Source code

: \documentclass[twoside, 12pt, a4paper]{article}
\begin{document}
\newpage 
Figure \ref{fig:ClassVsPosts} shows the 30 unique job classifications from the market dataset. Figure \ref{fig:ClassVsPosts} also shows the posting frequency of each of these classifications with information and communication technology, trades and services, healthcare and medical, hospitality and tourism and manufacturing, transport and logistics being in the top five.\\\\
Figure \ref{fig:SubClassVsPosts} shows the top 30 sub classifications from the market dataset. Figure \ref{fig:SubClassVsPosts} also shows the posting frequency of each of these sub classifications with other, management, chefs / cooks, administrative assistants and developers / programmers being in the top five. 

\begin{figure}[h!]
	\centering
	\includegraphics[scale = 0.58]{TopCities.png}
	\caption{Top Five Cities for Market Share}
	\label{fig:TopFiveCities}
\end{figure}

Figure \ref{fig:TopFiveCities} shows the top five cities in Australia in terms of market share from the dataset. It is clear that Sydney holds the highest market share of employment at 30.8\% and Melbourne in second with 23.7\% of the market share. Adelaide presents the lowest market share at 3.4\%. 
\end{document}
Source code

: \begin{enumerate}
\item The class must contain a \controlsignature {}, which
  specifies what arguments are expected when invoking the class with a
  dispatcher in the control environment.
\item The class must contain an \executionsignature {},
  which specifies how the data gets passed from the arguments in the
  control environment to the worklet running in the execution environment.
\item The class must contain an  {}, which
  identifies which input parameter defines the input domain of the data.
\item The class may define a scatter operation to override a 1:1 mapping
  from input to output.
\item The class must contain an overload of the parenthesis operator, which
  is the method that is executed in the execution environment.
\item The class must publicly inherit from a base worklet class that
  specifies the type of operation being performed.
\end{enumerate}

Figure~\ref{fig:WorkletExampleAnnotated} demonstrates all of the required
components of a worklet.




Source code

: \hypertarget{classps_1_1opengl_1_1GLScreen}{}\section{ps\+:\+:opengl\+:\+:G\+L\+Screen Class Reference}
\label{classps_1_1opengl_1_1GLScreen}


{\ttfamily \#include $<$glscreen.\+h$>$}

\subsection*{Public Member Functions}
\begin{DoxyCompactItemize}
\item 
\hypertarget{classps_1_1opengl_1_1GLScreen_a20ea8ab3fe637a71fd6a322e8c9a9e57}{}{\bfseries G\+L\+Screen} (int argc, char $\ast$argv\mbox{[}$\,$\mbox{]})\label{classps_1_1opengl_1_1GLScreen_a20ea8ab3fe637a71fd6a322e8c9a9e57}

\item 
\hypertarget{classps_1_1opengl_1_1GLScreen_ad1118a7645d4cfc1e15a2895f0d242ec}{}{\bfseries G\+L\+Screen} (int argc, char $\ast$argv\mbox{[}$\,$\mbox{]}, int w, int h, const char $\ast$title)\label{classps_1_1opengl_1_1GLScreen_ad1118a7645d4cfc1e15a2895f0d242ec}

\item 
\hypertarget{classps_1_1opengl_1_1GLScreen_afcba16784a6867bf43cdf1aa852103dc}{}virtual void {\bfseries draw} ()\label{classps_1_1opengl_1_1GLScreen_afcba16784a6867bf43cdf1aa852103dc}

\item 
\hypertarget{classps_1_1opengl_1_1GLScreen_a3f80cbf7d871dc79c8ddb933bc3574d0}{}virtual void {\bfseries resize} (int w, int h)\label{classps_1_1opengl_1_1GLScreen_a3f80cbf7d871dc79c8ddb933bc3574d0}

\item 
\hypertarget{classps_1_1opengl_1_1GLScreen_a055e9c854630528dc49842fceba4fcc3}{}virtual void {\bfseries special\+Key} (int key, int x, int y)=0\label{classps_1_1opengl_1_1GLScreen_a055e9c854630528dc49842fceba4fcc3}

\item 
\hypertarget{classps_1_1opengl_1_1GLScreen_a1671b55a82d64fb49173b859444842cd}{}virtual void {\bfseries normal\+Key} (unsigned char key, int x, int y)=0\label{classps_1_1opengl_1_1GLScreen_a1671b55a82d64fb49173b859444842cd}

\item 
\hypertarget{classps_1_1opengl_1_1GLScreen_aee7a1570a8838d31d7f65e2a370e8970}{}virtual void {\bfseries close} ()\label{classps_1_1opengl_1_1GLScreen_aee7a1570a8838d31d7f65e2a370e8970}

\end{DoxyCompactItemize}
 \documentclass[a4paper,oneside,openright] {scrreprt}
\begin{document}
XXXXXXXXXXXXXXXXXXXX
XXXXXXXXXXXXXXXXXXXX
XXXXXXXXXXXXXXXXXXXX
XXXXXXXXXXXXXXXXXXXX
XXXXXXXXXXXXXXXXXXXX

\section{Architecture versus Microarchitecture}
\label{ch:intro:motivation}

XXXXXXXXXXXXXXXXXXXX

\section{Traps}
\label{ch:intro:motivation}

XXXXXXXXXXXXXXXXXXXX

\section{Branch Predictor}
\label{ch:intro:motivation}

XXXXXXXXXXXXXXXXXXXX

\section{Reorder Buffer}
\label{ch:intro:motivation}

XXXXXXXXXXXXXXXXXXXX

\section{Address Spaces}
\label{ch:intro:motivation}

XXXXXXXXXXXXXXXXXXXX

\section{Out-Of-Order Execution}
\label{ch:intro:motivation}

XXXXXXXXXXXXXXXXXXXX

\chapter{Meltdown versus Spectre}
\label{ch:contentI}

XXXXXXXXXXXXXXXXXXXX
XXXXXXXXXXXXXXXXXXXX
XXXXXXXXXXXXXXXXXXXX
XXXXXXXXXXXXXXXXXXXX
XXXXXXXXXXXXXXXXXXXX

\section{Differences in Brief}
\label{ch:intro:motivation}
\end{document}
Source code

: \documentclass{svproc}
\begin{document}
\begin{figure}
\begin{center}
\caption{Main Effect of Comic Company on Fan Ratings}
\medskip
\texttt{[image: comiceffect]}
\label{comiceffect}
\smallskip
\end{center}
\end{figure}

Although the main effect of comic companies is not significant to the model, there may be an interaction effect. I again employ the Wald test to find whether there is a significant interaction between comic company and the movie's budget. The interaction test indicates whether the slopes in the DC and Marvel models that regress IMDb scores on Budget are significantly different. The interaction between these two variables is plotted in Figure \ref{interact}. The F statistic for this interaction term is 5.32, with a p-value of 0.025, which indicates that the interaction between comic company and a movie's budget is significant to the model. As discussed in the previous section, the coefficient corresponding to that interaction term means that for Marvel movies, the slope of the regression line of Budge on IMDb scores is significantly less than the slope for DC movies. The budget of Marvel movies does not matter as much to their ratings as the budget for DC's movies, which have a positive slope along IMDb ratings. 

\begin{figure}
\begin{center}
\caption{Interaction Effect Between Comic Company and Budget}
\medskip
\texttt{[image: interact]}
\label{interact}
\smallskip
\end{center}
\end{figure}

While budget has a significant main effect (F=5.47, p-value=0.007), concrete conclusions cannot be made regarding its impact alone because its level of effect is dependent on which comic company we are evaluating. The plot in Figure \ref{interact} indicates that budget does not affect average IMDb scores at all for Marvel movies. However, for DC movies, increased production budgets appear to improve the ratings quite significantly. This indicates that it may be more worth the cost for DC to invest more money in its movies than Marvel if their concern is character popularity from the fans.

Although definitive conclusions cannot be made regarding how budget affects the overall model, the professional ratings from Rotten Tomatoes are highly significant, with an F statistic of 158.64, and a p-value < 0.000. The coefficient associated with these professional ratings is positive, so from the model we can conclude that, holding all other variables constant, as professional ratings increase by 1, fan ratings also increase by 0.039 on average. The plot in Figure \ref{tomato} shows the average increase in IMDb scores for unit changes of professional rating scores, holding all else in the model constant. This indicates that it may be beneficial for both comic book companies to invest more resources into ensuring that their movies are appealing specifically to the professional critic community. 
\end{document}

☆ ☆ ☆ ☆

# Assigned task
Across the listing above, find all lines where the word "hypertarget" is present and copy them.

# Written answer
: \hypertarget{classps_1_1opengl_1_1GLScreen}{}\section{ps\+:\+:opengl\+:\+:G\+L\+Screen Class Reference}
\hypertarget{classps_1_1opengl_1_1GLScreen_a20ea8ab3fe637a71fd6a322e8c9a9e57}{}{\bfseries G\+L\+Screen} (int argc, char $\ast$argv\mbox{[}$\,$\mbox{]})\label{classps_1_1opengl_1_1GLScreen_a20ea8ab3fe637a71fd6a322e8c9a9e57}
\hypertarget{classps_1_1opengl_1_1GLScreen_ad1118a7645d4cfc1e15a2895f0d242ec}{}{\bfseries G\+L\+Screen} (int argc, char $\ast$argv\mbox{[}$\,$\mbox{]}, int w, int h, const char $\ast$title)\label{classps_1_1opengl_1_1GLScreen_ad1118a7645d4cfc1e15a2895f0d242ec}
\hypertarget{classps_1_1opengl_1_1GLScreen_afcba16784a6867bf43cdf1aa852103dc}{}virtual void {\bfseries draw} ()\label{classps_1_1opengl_1_1GLScreen_afcba16784a6867bf43cdf1aa852103dc}
\hypertarget{classps_1_1opengl_1_1GLScreen_a3f80cbf7d871dc79c8ddb933bc3574d0}{}virtual void {\bfseries resize} (int w, int h)\label{classps_1_1opengl_1_1GLScreen_a3f80cbf7d871dc79c8ddb933bc3574d0}
\hypertarget{classps_1_1opengl_1_1GLScreen_a055e9c854630528dc49842fceba4fcc3}{}virtual void {\bfseries special\+Key} (int key, int x, int y)=0\label{classps_1_1opengl_1_1GLScreen_a055e9c854630528dc49842fceba4fcc3}
\hypertarget{classps_1_1opengl_1_1GLScreen_a1671b55a82d64fb49173b859444842cd}{}virtual void {\bfseries normal\+Key} (unsigned char key, int x, int y)=0\label{classps_1_1opengl_1_1GLScreen_a1671b55a82d64fb49173b859444842cd}
\hypertarget{classps_1_1opengl_1_1GLScreen_aee7a1570a8838d31d7f65e2a370e8970}{}virtual void {\bfseries close} ()\label{classps_1_1opengl_1_1GLScreen_aee7a1570a8838d31d7f65e2a370e8970}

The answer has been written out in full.